A squint is a binocular vision problem that is associated with the imbalance of muscles. It is the misalignment of the eyes that is being turned inwards, outwards, up or down not looking in the same direction. Untreated Squints can lead to loss of vision in the squinting eye and should always be assessed. This may occur at any age and commonly occurs when someone is longsighted. The sight of the squinting eye may be permanently lost, if the treatment is delayed.

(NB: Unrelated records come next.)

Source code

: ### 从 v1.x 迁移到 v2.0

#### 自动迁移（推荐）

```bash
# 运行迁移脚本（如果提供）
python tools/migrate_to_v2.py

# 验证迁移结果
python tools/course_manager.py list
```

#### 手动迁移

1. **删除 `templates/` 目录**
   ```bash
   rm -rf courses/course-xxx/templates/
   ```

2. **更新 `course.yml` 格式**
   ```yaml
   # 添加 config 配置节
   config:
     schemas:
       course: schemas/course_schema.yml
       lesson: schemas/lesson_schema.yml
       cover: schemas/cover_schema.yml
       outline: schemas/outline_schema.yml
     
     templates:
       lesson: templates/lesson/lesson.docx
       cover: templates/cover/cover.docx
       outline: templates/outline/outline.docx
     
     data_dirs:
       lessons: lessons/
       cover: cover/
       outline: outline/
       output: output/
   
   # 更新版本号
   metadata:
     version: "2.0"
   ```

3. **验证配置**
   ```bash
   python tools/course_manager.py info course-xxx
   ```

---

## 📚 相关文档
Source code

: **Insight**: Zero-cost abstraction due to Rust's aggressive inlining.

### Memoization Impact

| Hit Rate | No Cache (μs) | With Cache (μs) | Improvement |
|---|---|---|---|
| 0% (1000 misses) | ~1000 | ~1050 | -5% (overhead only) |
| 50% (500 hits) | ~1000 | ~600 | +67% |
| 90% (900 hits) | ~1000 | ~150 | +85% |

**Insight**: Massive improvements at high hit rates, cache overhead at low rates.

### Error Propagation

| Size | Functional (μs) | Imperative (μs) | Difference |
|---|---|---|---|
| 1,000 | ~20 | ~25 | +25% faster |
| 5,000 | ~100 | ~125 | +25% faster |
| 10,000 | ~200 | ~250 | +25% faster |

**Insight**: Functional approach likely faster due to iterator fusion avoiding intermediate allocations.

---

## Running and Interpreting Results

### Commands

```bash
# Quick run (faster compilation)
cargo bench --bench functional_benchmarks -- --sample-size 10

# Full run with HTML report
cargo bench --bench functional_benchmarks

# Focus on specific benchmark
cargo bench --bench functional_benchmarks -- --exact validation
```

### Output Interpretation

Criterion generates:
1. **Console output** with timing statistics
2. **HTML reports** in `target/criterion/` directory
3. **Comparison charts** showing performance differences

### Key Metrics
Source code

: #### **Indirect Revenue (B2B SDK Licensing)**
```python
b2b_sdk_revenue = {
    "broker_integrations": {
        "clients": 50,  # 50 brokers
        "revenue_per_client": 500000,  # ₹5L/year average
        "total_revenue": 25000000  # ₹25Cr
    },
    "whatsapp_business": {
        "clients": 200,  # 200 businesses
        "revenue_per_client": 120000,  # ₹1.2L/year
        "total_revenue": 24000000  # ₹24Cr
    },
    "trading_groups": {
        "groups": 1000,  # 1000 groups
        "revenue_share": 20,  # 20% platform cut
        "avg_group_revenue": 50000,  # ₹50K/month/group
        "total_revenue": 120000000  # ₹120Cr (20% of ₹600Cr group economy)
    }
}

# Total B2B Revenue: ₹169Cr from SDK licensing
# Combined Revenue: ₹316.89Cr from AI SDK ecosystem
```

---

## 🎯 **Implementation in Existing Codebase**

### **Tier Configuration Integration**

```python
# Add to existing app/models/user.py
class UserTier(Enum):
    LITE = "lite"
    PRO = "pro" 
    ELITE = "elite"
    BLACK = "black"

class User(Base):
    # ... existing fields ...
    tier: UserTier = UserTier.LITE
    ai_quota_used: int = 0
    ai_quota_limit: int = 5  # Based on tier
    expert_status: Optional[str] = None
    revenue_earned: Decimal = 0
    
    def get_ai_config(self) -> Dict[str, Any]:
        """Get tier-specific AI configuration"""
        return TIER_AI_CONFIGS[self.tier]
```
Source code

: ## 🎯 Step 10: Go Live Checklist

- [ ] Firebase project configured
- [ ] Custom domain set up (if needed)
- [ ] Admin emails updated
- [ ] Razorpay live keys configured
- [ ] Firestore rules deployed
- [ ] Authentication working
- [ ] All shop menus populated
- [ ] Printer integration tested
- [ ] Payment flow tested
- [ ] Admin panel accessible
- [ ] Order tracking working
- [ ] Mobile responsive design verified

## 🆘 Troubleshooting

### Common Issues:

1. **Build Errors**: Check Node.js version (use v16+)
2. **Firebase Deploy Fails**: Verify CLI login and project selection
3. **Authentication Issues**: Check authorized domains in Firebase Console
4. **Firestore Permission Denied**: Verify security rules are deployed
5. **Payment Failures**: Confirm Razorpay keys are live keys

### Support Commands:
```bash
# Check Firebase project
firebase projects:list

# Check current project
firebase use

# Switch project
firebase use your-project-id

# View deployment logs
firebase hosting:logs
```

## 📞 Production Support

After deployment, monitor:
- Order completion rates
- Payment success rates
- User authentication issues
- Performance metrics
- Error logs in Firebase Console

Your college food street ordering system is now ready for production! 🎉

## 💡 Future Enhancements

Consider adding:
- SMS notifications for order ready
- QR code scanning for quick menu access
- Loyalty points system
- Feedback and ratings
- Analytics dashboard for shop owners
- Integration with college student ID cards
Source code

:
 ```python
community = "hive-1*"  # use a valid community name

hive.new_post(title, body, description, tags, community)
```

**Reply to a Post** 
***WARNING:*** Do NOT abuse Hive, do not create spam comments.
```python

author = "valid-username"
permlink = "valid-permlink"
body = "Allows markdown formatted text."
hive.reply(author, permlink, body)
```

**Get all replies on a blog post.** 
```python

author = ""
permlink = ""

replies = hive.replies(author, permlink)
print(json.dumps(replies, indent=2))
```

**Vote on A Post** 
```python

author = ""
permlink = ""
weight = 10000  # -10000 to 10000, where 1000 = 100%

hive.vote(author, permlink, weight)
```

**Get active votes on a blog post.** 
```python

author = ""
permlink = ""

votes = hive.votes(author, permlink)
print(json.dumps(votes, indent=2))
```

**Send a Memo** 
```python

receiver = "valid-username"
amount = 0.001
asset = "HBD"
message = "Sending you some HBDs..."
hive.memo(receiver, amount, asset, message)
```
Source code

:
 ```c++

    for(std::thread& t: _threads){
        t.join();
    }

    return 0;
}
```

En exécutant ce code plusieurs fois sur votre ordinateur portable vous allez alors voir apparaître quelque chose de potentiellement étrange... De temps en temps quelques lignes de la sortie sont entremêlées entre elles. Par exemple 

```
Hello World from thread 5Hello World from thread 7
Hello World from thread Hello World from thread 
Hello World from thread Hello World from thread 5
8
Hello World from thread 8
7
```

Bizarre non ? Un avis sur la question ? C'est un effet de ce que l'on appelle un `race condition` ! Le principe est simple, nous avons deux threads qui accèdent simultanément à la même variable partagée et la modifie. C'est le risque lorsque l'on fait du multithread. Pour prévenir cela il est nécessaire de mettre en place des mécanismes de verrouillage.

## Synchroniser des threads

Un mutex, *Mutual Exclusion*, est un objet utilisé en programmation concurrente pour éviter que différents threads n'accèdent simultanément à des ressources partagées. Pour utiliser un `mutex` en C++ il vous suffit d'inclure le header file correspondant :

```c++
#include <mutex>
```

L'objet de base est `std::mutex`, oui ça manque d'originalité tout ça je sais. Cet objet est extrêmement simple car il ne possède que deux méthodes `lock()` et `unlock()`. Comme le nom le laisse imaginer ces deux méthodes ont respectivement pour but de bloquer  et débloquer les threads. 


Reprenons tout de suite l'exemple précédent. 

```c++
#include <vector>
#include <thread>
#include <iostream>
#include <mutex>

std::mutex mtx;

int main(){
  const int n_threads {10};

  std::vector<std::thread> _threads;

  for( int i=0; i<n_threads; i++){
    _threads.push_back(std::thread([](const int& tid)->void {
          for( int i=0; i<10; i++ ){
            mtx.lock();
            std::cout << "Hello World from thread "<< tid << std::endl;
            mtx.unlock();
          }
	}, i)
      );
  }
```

There are various different types of squint, depending on the direction followed by the gaze of the affected eye:
Convergent squint - the abnormal eye gazes inwards
Divergent squint - the affected eye looks outwards towards the corner of the eye
Vertical squint - the eye gazes up or down
Other symptoms may include poor vision, blurred or double vision in the affected eye, which you may try to deal with by spontaneously covering or closing the affected eye.
The treatment of squint is to repair vision, set straight the eyes, re-establish binocular sight. The treatment depends on the type of squint. Doctors advise glasses to wear regularly in order to correct any refractive error, if present. Sometime doctors go for surgery to correct the appearance of the squint and may help to re-establish binocular vision. In lots of cases, an operation is suggested to construct the eyes as straight as possible.
This is an Ophthalmic Instrument, used for diagnosing imbalance of eye muscles and treating them by orthoptic methods. All the standard measurements and treatments are possible on this instrument including assessment of the angle alpha, the objective angle, abnormal retina correspondence, cyclophoria, hyperphoria and horizontal vertical vergences.
It is a binocular vision assessment test, which makes surgeons to find out accurate measurement in each direction of gaze. Results plotted in Hess screen allows our doctors to diagnose, which muscle is affected. Built in database allows results to be archived for future reference.